"Arda nerede?" deyip içeri girdim.

"Odasında ama odaya kimsenin girmemesini söylemişti"

"Ben kimse değilim", koşarak Arda'nın odasına gittim, onu ne halde bulacağımı bilememek beni delirtecekti artık.

Odaya girince başta büyük bir sessizlik ve karanlık karşılamıştı beni, yatağa yaklaşınca Arda'yı gördüm; yatakta yatıyordu. Hızlıca yanına ilerledim ama o beni fark etmemişti bile; uyuyor gibi de değildi sanki acı çekiyor gibiydi.

Yatakta yanına oturup elimi yüzüne götürdüğümde resmen elim yanmıştı; bu adam cayır cayır yanıyordu.

"E-elif?", zorlukla konuşmaya çalışıyordu.

Neredeyse ağlayacak durumda "Evet aşkım benim, sana ne olmuş böyle!" dedim. Temmuzun ortasında bir insan bu kadar soğuğu nereden alırdı ya!

Arda yanımda cayır cayır yanarken neler yapabileceğimi gözümün önünden geçirip bir çözüm aramaya çalıştım ama aklıma da bir çözüm gelmiyordu ki! Annem böyle zamanlarda bana ya soğuk duş aldırtır ya da alnıma sirkeli suyla ıslattığı mendili koyardı. Arda'ya ve bu cüssesine soğuk duş aldıramayacağıma göre sirkeli su koymak en iyi yöntemdi. Hem biraz iyi olursa doktora da götürebilirdim.

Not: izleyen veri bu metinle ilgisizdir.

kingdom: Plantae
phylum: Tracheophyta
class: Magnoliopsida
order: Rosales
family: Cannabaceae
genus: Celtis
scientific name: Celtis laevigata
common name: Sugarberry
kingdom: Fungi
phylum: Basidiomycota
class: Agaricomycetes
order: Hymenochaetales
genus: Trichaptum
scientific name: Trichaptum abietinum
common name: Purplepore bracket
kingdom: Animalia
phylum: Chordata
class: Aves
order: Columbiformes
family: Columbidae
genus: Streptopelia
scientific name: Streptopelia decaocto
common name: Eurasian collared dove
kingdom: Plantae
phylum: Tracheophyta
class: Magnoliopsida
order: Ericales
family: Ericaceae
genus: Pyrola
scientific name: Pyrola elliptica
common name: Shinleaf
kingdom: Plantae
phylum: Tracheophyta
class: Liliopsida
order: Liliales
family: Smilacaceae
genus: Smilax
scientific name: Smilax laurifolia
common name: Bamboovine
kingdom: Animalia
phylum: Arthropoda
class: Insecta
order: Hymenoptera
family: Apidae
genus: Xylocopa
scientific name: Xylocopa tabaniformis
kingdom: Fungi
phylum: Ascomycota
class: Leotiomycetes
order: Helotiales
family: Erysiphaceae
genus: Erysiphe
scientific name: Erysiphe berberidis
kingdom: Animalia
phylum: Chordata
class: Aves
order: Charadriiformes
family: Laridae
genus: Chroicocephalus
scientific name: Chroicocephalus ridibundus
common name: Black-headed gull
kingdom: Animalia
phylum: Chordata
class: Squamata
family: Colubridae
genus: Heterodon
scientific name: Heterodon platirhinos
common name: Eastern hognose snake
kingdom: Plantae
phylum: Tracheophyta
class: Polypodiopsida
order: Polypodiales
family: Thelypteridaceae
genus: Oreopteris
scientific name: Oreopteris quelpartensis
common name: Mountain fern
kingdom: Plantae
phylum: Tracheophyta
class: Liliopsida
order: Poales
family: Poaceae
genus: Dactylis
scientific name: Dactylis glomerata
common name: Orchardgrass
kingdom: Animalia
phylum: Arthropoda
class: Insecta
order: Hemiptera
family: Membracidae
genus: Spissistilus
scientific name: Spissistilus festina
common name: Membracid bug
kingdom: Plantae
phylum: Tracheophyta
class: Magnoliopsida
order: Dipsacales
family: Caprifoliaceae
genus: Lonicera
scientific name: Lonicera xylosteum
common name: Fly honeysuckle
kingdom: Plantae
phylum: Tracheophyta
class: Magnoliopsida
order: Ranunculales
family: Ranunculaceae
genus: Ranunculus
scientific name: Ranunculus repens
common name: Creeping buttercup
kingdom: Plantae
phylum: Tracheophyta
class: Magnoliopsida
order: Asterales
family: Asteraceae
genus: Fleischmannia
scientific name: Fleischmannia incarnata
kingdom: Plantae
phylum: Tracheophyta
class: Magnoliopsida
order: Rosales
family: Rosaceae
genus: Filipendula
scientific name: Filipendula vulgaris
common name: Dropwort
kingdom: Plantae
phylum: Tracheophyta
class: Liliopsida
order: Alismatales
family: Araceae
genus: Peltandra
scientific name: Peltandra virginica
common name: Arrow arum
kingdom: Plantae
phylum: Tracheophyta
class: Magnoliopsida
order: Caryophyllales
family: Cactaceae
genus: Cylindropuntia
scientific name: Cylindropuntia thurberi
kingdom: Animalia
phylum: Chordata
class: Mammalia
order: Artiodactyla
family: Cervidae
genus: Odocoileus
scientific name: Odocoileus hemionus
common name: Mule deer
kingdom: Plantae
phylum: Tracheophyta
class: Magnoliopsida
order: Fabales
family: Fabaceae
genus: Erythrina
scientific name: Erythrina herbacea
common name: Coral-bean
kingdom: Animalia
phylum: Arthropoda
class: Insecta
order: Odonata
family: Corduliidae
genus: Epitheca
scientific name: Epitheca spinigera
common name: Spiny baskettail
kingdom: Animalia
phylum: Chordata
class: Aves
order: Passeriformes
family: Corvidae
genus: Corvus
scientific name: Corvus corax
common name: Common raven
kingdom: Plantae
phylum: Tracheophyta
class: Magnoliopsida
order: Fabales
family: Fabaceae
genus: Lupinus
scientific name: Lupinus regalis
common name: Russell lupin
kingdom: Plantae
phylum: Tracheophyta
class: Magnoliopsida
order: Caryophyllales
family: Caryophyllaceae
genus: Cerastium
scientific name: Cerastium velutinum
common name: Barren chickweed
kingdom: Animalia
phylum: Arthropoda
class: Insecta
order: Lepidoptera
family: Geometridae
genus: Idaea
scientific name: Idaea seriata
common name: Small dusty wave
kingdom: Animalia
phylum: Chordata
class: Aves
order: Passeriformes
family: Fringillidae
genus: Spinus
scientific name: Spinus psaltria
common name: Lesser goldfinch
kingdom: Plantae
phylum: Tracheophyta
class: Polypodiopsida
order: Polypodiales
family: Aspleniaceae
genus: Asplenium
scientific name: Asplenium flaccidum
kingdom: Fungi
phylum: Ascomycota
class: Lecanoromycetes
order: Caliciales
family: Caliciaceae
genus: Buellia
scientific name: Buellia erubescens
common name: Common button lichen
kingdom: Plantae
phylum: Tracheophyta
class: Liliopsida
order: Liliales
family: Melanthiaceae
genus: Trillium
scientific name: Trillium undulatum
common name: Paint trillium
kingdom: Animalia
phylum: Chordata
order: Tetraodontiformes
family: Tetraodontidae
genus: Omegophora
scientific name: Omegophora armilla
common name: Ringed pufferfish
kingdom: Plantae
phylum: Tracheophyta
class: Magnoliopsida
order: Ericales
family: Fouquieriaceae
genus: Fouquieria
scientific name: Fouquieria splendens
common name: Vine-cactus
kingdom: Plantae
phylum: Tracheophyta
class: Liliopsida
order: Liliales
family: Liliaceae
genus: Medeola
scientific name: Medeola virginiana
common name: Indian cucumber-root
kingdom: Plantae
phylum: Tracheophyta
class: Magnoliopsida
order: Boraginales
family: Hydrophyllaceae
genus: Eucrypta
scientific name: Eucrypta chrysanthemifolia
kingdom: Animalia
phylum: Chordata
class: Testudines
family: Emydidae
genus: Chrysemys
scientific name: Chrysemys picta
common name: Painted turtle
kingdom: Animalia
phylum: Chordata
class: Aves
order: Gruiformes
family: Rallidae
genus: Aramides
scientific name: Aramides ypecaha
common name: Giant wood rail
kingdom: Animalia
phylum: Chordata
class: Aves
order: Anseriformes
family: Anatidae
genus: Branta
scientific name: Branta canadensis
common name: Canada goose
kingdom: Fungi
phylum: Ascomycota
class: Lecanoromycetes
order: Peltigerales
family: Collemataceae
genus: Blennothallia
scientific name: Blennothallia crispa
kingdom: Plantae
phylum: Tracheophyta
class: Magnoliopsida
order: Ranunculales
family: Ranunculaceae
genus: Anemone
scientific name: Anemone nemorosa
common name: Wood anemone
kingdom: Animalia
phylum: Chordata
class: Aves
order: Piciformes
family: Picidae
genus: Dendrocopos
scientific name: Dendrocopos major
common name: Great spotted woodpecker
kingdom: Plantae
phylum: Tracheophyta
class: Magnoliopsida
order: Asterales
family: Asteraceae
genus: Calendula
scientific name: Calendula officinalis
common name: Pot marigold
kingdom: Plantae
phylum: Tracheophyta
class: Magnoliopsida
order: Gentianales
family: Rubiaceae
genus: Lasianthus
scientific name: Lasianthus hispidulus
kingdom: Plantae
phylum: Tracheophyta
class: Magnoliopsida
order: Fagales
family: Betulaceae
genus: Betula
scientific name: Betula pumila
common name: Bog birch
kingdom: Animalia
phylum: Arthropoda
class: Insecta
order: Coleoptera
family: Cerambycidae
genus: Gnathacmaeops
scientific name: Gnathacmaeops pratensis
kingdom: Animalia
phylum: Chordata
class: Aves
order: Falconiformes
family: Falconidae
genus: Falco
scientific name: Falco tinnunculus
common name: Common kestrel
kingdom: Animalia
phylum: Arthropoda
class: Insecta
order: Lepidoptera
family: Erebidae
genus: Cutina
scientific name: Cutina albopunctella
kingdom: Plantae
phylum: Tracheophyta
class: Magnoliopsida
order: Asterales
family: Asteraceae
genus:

Aşağı inip sirkeli su ve mendil almak için mutfağa girince Derya hanımla karşılaştım, bu kadın aklımdan tamamen çıkmıştı benim.

"Buyurun bir şey mi istemiştiniz?", kadına da ayıp etmiştim.

"Şey ben çok endişelenince bir şey söyleyemeden hemen yukarı çıktım, kusura bakmayın. Ben Elif", kadına gülümsemeye çalıştım ama yapamıyordum; sevgilim yukarda resmen can çekişiyordu.

Uzattığım eli mutlulukla sıkan kadın "Arda bey sizden ve gelebileceğinizden bahsetmişti, ben de anladım sizin endişeyle yukarı çıkmanızdan o olduğunuzu" dedi.

"Derya hanım, acaba bana büyük bir tasta sirkeli su ve mendil vermeniz mümkün mü? Arda çok kötü de ben biraz ateşini düşürtüp doktora götürmeye çalışacağım"

"Ay Elif hanım ben bilmiyordum bu kadar ağır olduğunu, sabah geldiğimde en azından ayağa kalkabiliyordu. Ben hemen istediklerinizi getiriyorum, siz burada bekleyin"

Derya hanım mutfakta aceleyle istediklerimi hazırlarken ben de endişeyle saliseleri sayıyordum. Dakikalar sonra elime suyu ve mendili verince bende seri bir şekilde Arda'nın odasına çıkıp elimdekileri yanı başındaki komidine koydum. Kolsuz bir elbise giydiğimden dolayı mendili elime alıp rahatlıkla suya soktum, onu çıkarıp iyice sıktıktan sonra Arda'nın alnına yerleştirdim.

Arda titreyerek "Çok üşüyorum" demeye başlamıştı muhtemelen ben mendili koyduğum anda vücudu elektrik çarpmış gibi olmuştu. Ateşi o kadar fazlaydı ki ben mendili her alnına koyduğumda beş dakika geçmeden kuruyordu.

Aradan bir saat geçtiğinde sanki biraz rahatlamış gibiydi, özellikle onu terletmek için sıkı sıkı sardığımdan terden sırılsıklam olmuştu ama rahatlamıştı. Ama yine de doktora gidecek hali yoktu. Çareleri düşünürken aklıma eve doktor çağırmak gelmişti ama ben eve çağıracak doktoru nereden bulacaktım ki!

Tamer'in bir hastanesi vardı, kesin o bana yardımcı olurdu. Telefonu elime alıp hemen onu arayıp durumu anlattım, o da doktoru eve yollayacağını söyleyince içim rahat bir şekilde telefonu kapatmıştım. Ama şimdi de başka bir problem baş göstermişti; ben bu adamın terli kıyafetlerini değiştirmek zorundaydım ve nasıl yapacağımı bilmiyordum! Arda'nın dolabını açıp onun için yeni bir pijama takımı ve iç çamaşırları seçip yanıma koydum; şimdi en zor kısım olan giyindirmedeydi. Ama ondan önce de bir duş alsa iyi olurdu; bu terli hali onu daha çok hasta edecekti.